> Exercise
Set down, exactly and only, everything from the line containing "Быстрый просмотр" down to the line containing "持たなかった女の子を蔑ろに扱うような一" in the data below; the pictures are not part of the copy.

> The data

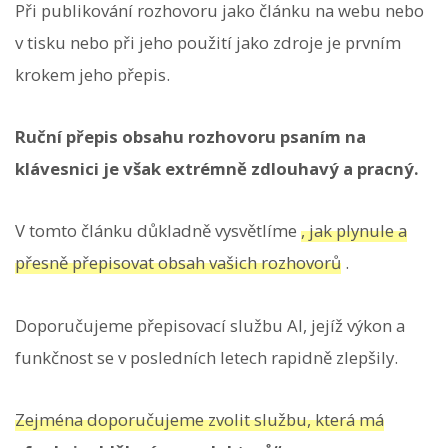
Při publikování rozhovoru jako článku na webu nebo
v tisku nebo při jeho použití jako zdroje je prvním
krokem jeho přepis.
Ruční přepis obsahu rozhovoru psaním na
klávesnici je však extrémně zdlouhavý a pracný.
V tomto článku důkladně vysvětlíme
, jak plynule a
přesně přepisovat obsah vašich rozhovorů
.
Doporučujeme přepisovací službu AI, jejíž výkon a
funkčnost se v posledních letech rapidně zlepšily.
Zejména doporučujeme zvolit službu, která má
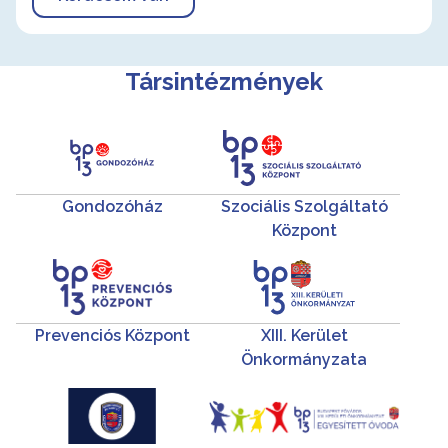
Társintézmények
Gondozóház
Szociális Szolgáltató
Központ
Prevenciós Központ
XIII. Kerület
Önkormányzata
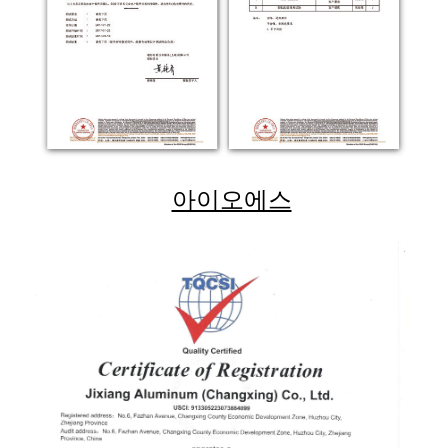
아이오에스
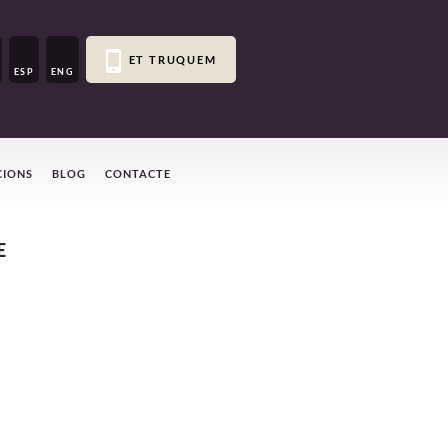
ET TRUQUEM
ESP
ENG
CIONS
BLOG
CONTACTE
E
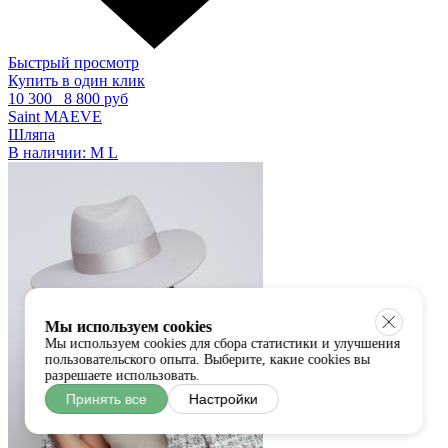
Быстрый просмотр
Купить в один клик
10 300
8 800 руб
Saint MAEVE
Шляпа
В наличии:
M
L
Мы используем cookies
Мы используем cookies для сбора статистики и улучшения
пользовательского опыта. Выберите, какие cookies вы
разрешаете использовать.
Принять все
Настройки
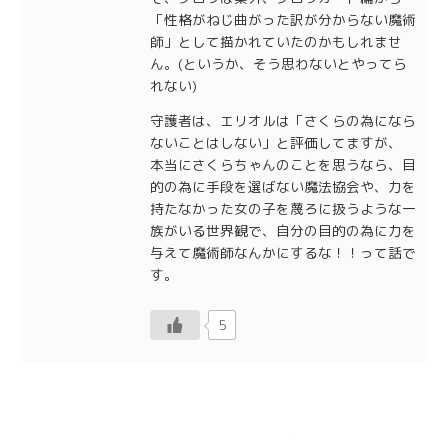
「性格がねじ曲がった訳が分からない魔術
師」として描かれていたのかもしれませ
ん。(というか、そう思わないとやってら
れない)
守護者は、エリオルは「さくらの為になら
ないことはしない」と評価してますが、
本当にさくらちゃんのことを思うなら、目
的の為に手段を選ばない魔法協会や、力を
持たなかった女の子を蔑ろに扱うような一
族がいる世界観で、自分の目的の為に力を
与えて魔術師なんかにするな！！って話で
す。
5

> Response to this task
Быстрый просмотр
Купить в один клик
10 300
8 800 руб
Saint MAEVE
Шляпа
В наличии:
M
L
Мы используем cookies
Мы используем cookies для сбора статистики и улучшения
пользовательского опыта. Выберите, какие cookies вы
разрешаете использовать.
Принять все
Настройки
「性格がねじ曲がった訳が分からない魔術
師」として描かれていたのかもしれませ
ん。(というか、そう思わないとやってら
れない)
守護者は、エリオルは「さくらの為になら
ないことはしない」と評価してますが、
本当にさくらちゃんのことを思うなら、目
的の為に手段を選ばない魔法協会や、力を
持たなかった女の子を蔑ろに扱うような一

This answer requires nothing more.